From a seminarian:
I am currently a Seminarian and still have 5 years ahead of me until, God willing, ordination. I personally feel a priest should always wear his clericals if not also a cassock, I plan to be in collar always. But my question is, I have always liked the idea of wearing a crucifix around the neck as a witness of faith, are priest allowed to wear a crucifix with the collar and what is your opinion on the subject? Of course I’m not speaking of a pectorial cross.
I am reminded of a story told about the late Bp. Alphonse Schladweiler, great old gent. At a confirmation he once said, in his booming voice, “Now children, the bishop has been asking you questions. Do have any questions for the bishop?” Always dangerous. One lad piped up, “What’s a Monsignor?” The priest at the place was a Monsignor. Without missing a beat the old bishop said “Why, sonny, a Monsignor is the Cross that hangs around the bishop’s neck!”
I don’t believe anything prohibits a secular/diocesan priest from wearing a crucifix suspended from his neck. Bishops do this routinely.
I am talking only about Latin Church priests now. I don’t know what the customs of my Eastern brothers are. I suspect they use Crosses abundantly as part of their regular garb.
In any event, I don’t think there is any law prohibiting a priest from wearing a Cross or Crucifix.
For my part, I find it a bit odd. I can see a label pin, but a Cross? Not so much, for me at least. Some religious have the Crucifix or Cross as part of their habit. But that’s a habit. I think the military or Roman collar says a great deal and it was not really the custom of diocesan priests to wear Crosses like that.
As far as the cassock is concerned, in the USA it was once ecclesiastical law that secular/diocesan priests were not to go about in cassocks except in the course of, say, bringing the Last Sacraments or Communion. They would wear the cassock at home and church and in the course of their regular duties, such as teaching. Otherwise they were to use black secular dress with clerical bands or military “Roman” collar. I think I am old enough and had enough influence from older priests to the point that that is my preference when in the USA. In Italy I pretty much live in my cassock most of the day.
That said, those laws for the USA which were established at the Council of Baltimore are no longer in effect. The Directory for Priests indicates that the cassock is the dress of the priest and, as a substitute, the clerical suit.
The Directory says:
[66.] … For this reason, the clergy should wear “suitable ecclesiastical dress, in accordance with the norms established by the Episcopal Conference and the legitimate local custom”. This means that the attire, when it is not the cassock, must be different from the manner in which the laity dress, and conform to the dignity and sacredness of his ministry. The style and colour should be established by the Episcopal Conference, always in agreement with the dispositions of the universal law.
I believe that in the USA the conference has permitted as colors for priests to wear just black clothing. In Italy priests can use black, dark blue, or gray.

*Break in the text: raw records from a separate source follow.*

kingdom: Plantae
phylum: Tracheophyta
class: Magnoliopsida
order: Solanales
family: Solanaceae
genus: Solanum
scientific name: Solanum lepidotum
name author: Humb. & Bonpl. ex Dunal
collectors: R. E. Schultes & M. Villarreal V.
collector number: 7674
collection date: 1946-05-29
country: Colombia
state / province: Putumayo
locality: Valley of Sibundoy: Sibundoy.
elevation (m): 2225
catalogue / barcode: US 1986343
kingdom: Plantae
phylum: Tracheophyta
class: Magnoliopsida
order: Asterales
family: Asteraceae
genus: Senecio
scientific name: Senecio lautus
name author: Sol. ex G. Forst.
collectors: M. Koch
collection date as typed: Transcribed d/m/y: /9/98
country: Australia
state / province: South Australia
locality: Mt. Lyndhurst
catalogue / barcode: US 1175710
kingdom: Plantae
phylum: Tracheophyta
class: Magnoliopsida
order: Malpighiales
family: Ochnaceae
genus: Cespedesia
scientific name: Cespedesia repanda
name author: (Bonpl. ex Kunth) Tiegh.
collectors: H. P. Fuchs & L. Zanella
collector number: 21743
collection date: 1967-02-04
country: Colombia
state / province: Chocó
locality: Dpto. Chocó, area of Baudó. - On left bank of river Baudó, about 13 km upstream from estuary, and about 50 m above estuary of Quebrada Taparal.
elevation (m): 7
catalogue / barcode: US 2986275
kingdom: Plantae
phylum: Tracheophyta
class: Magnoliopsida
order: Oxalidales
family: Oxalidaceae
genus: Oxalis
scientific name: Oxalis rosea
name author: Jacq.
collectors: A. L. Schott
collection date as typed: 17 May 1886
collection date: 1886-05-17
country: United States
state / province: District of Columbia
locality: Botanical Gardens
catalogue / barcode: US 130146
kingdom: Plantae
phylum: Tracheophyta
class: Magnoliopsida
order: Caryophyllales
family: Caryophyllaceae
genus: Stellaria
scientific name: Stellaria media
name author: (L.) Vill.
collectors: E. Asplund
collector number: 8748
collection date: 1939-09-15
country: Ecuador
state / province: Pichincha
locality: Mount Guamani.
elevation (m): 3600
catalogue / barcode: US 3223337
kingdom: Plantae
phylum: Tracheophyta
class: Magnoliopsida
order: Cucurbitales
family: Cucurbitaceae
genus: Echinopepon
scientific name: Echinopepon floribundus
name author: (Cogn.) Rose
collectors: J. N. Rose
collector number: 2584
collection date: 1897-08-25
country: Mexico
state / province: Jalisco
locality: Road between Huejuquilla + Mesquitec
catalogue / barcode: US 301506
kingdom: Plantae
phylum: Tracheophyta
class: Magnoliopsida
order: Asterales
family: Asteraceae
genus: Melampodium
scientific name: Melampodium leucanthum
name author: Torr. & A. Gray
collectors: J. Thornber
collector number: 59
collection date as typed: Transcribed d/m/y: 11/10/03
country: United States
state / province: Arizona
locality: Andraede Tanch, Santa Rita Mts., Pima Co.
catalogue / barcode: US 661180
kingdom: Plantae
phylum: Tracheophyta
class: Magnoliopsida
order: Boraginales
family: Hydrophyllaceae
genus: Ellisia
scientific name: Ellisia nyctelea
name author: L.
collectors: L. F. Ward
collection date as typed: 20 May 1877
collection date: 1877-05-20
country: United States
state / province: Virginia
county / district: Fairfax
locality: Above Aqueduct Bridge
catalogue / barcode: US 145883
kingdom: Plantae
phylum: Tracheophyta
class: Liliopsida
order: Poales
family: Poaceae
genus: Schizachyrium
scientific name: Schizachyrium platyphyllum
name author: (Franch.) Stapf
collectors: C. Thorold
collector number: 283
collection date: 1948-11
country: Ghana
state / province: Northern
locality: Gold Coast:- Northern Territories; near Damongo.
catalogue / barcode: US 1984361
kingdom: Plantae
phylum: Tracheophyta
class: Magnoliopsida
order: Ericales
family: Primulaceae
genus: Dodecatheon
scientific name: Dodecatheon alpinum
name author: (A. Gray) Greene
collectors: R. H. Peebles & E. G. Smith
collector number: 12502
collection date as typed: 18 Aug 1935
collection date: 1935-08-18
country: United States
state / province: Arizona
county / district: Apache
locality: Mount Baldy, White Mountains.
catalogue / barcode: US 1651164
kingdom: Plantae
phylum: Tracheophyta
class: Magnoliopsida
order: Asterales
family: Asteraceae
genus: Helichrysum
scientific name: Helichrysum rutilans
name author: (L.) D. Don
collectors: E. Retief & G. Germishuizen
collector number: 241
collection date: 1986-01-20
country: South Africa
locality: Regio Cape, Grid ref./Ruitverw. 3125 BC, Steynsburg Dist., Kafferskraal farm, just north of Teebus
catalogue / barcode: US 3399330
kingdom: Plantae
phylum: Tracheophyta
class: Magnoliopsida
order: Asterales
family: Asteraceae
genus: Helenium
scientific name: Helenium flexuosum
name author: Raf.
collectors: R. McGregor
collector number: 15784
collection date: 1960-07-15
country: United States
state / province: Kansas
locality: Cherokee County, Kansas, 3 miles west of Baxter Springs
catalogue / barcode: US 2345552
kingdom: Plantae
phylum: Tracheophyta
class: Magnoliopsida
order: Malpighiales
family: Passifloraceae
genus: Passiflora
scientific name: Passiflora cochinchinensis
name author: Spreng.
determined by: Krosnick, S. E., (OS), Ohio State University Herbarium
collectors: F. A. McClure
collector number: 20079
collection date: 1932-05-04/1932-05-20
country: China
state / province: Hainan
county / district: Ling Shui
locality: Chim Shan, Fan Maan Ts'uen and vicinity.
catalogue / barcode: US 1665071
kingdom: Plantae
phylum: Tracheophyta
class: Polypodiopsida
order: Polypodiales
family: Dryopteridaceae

The USCCB, dealing with CIC 1983 can. 284, on clerical dress, said:
In liturgical rites, clerics shall wear the vesture prescribed in the proper liturgical books. Outside liturgical functions, a black suit and Roman collar are the usual attire for priests. The use of the cassock is at the discretion of the cleric.
We had some discussion once about what deacons can wear. Apparently, according to this note of the USCCB, if deacons perhaps should go about in the black suit and Roman collar, they can in the cassock. I think someone didn’t have their coffee that morning.
In any event, many young diocesan priests these days, in the USA have made the choice the wear the cassock everywhere. That’s fine. It gives me pause, I must say. This must be because I am a bit old fashioned and my sensibilities about this were formed by contact with men such as the fabled late Msgr. Schuler and those coeval priests who were in orbit around the place. This is also why I have never taken to facial hair or jewelry, etc., which were prohibited in the old days for diocesan priests.
Bottom line: Worry about getting through seminary with good grades and good formation. If they say were clerical dress, wear it when they tell you to.
Worry about what to wear as a priest when you are a priest.
My practice in the USA, which is open to adjustments, is to stick to the American custom of the black suit on the streets and cassock when in the course of liturgical or other functions.